Their troubles with their children no doubt added to the marital burden. Abel died in a car accident in 1991, and their other two adopted children, Jeffrey, now around 25, and Madeline, 21, also struggled with fetal-alcohol problems and eventually became estranged from Dorris and Erdrich. "I don't think I was by any means the best parent my children could have found," Dorris acknowledged last month during a reading in Washington.
In 1995 Erdrich and Dorris pressed attempted-theft charges against Jeffrey, who had been working at odd jobs around the country, and was living in Denver. The charges stemmed from a rambling, five-page letter he wrote from the Denver County Jail, where he was awaiting prosecution on misdemeanor charges of beating his girlfriend. He wrote, "Think about what we put up with as helpless children. You beat us senseless, you terrorized us, you made us walk on eggshells, we feared you, and then Louise comes onto the picture. Instead of stopping his abuse, she kicks in." He blamed his own troubles with the law on having been abused and demanded $15,000 from Erdrich and help publishing a manuscript. "Very simple, people, you owe me!" he wrote. "You owe me a childhood, you owe me a life."

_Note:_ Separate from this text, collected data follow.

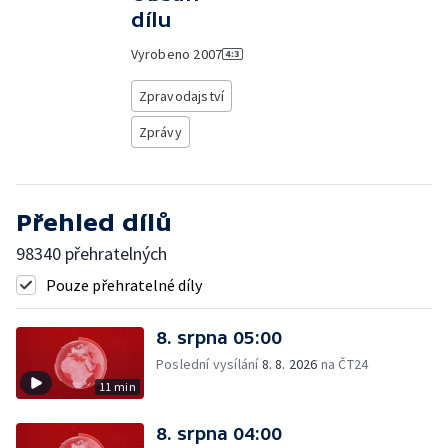
dílu
Vyrobeno
2007
Zpravodajství
Zprávy
Přehled dílů
98340 přehratelných
Pouze přehratelné díly
8. srpna 05:00
Poslední vysílání
8. 8. 2026
na ČT24
11 min
8. srpna 04:00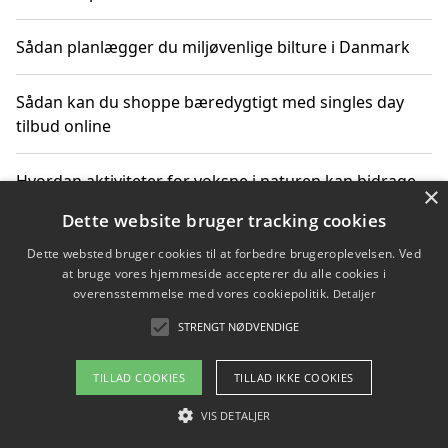
Sådan planlægger du miljøvenlige bilture i Danmark
Sådan kan du shoppe bæredygtigt med singles day
tilbud online
Hvordan aktiviteter for voksne i naturen kan bidrage
×
til CO2-reduktion
Dette website bruger tracking cookies
Dette websted bruger cookies til at forbedre brugeroplevelsen. Ved
Sådan planlægger du dine vigtige datoer for CO2-
at bruge vores hjemmeside accepterer du alle cookies i
reduktion
overensstemmelse med vores cookiepolitik.
Detaljer
STRENGT NØDVENDIGE
Copyright 2026 - Pilanto Aps
TILLAD COOKIES
TILLAD IKKE COOKIES
Om / kontakt
Blog
Betingelser
VIS DETALJER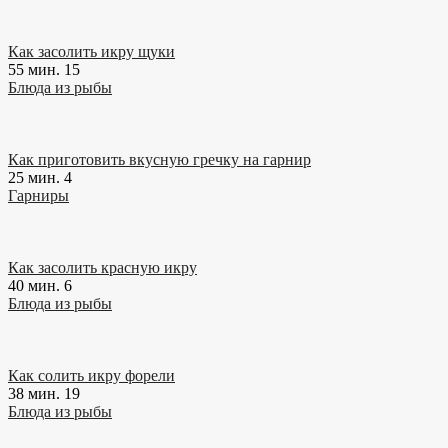
Как засолить икру щуки
55 мин.
15
Блюда из рыбы
Как приготовить вкусную гречку на гарнир
25 мин.
4
Гарниры
Как засолить красную икру
40 мин.
6
Блюда из рыбы
Как солить икру форели
38 мин.
19
Блюда из рыбы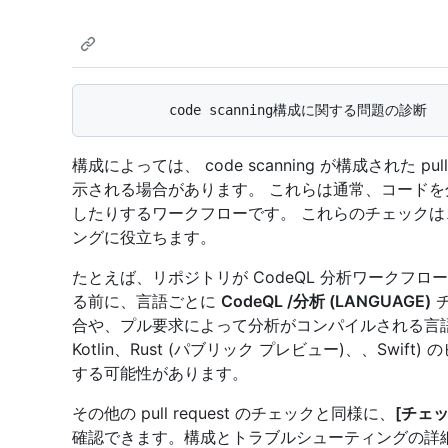
構成によっては、 code scanning が構成された p
示される場合があります。 これらは通常、コードを分析し
したりするワークフローです。 これらのチェック
ングに役立ちます。
たとえば、リポジトリが CodeQL 分析ワークフ
る前に、言語ごとに
CodeQL /分析 (LANGUAGE)
チ
合や、プル要求によって分析がコンパイルされる言語 (た
Kotlin、Rust (パブリック プレビュー)、、Sw
する可能性があります。
その他の pull request のチェックと同様に、
[チェッ
確認できます。構成とトラブルシューティングの詳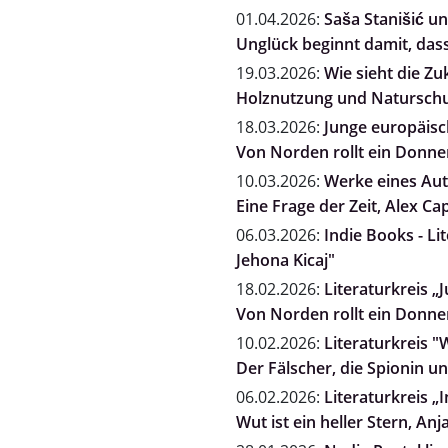
01.04.2026:
Saša Stanišić un
Unglück beginnt damit, dass
19.03.2026:
Wie sieht die Zu
Holznutzung und Naturschut
18.03.2026:
Junge europäisch
Von Norden rollt ein Donne
10.03.2026:
Werke eines Auto
Eine Frage der Zeit, Alex Ca
06.03.2026:
Indie Books - Li
Jehona Kicaj"
18.02.2026:
Literaturkreis „
Von Norden rollt ein Donne
10.02.2026:
Literaturkreis "
Der Fälscher, die Spionin 
06.02.2026:
Literaturkreis „
Wut ist ein heller Stern, A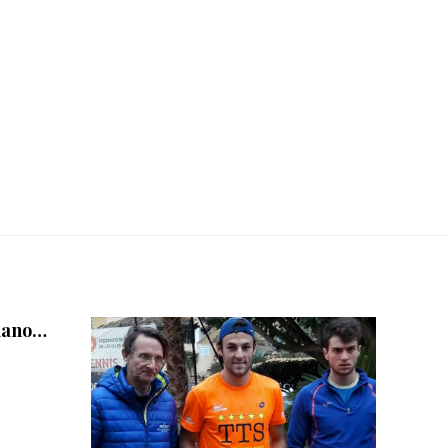
liano…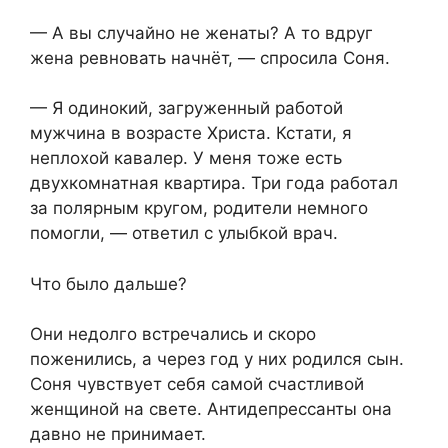
— А вы случайно не женаты? А то вдруг
жена ревновать начнёт, — спросила Соня.
— Я одинокий, загруженный работой
мужчина в возрасте Христа. Кстати, я
неплохой кавалер. У меня тоже есть
двухкомнатная квартира. Три года работал
за полярным кругом, родители немного
помогли, — ответил с улыбкой врач.
Что было дальше?
Они недолго встречались и скоро
поженились, а через год у них родился сын.
Соня чувствует себя самой счастливой
женщиной на свете. Антидепрессанты она
давно не принимает.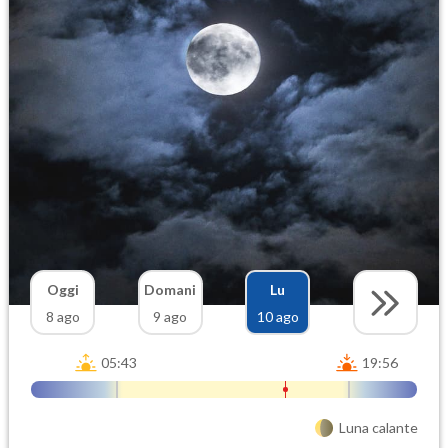
Oggi
Domani
Lu
8 ago
9 ago
10 ago
05:43
19:56
Luna calante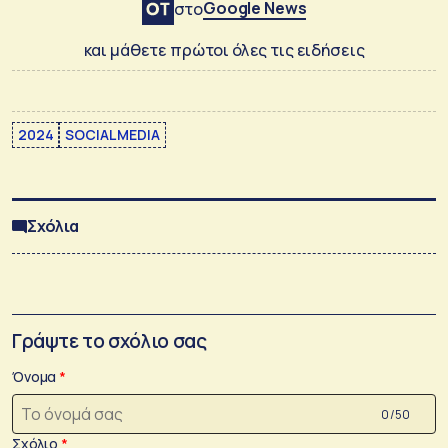
Google News
στο
και μάθετε πρώτοι όλες τις ειδήσεις
2024
SOCIAL MEDIA
Σχόλια
Γράψτε το σχόλιο σας
Όνομα
0 /50
Σχόλιο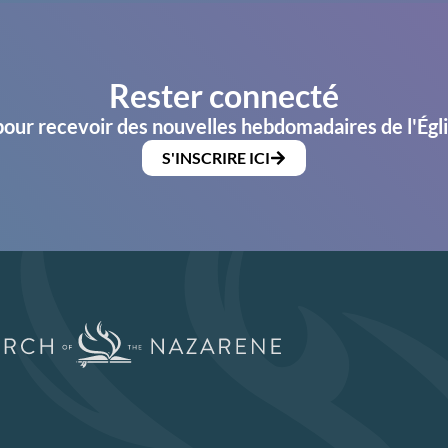
Rester connecté
pour recevoir des nouvelles hebdomadaires de l'Égl
S'INSCRIRE ICI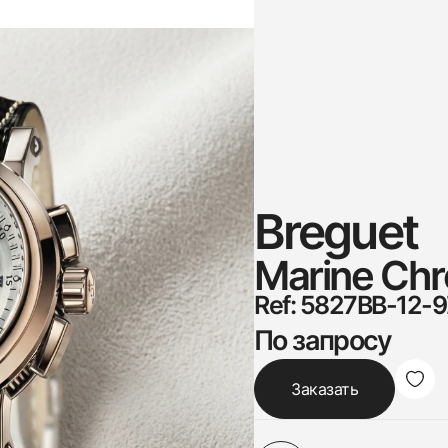
Breguet
Marine Ch
Ref: 5827BB-12-
По запросу
Заказать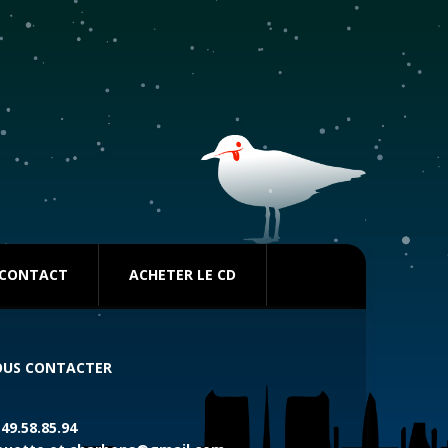
CONTACT
ACHETER LE CD
US CONTACTER
.49.58.85.94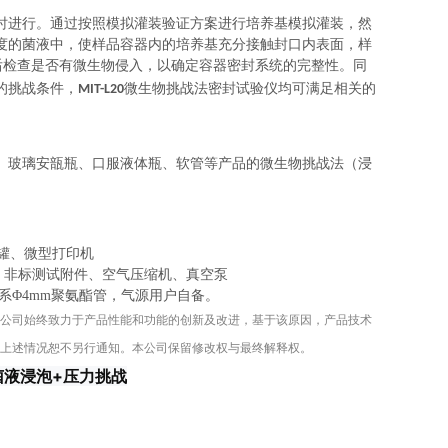
时进行。通过按照模拟灌装验证方案进行培养基模拟灌装，然
度的菌液中，使样品容器内的培养基充分接触封口内表面，样
后检查是否有微生物侵入，以确定容器密封系统的完整性。同
的挑战条件，
微生物挑战法密封试验仪均可满足相关的
MIT-L20
、玻璃安瓿瓶、口服液体瓶、软管等产品的微生物挑战法（浸
罐、微型打印机
罐、非标测试附件、空气压缩机、真空泵
系Φ4mm聚氨酯管，气源用户自备。
公司
始终致力于产品性能和功能的创新及改进，基于该原因，产品技术
上述情况恕不另行通知。本公司保留修改权与最终解释权。
菌液浸泡+压力挑战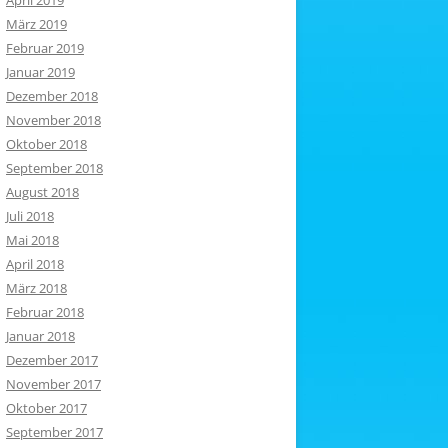
April 2019
März 2019
Februar 2019
Januar 2019
Dezember 2018
November 2018
Oktober 2018
September 2018
August 2018
Juli 2018
Mai 2018
April 2018
März 2018
Februar 2018
Januar 2018
Dezember 2017
November 2017
Oktober 2017
September 2017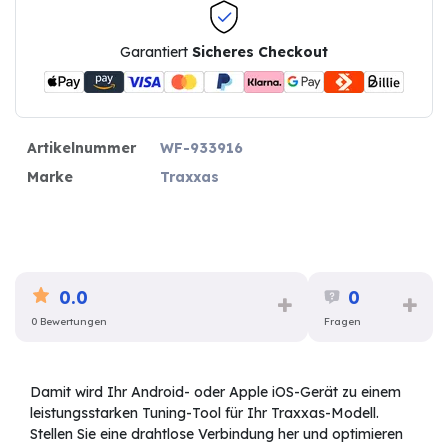
Garantiert
Sicheres Checkout
Artikelnummer
WF-933916
Marke
Traxxas
0.0
0
0 Bewertungen
Fragen
Damit wird Ihr Android- oder Apple iOS-Gerät zu einem
leistungsstarken Tuning-Tool für Ihr Traxxas-Modell.
Stellen Sie eine drahtlose Verbindung her und optimieren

Lisa Wayne, the public defender who represented Jeffrey at the ensuing trials, contends that the letter, as well as letters written by Dorris to his son over the course of 10 years, is evidence that Dorris abused his children. She portrays the charges as an attempt by Dorris "to shut [Jeffrey] up." But according to people close to the couple, Jeffrey so frightened them that they essentially went into hiding, first in Montana, then in Minneapolis, where they moved in 1993 and where Erdrich and Dorris, on leave from Dartmouth, continued their writing. Their location, says a friend, was "a secret that had to be kept because they really believed someone in their lives would find them and hurt them."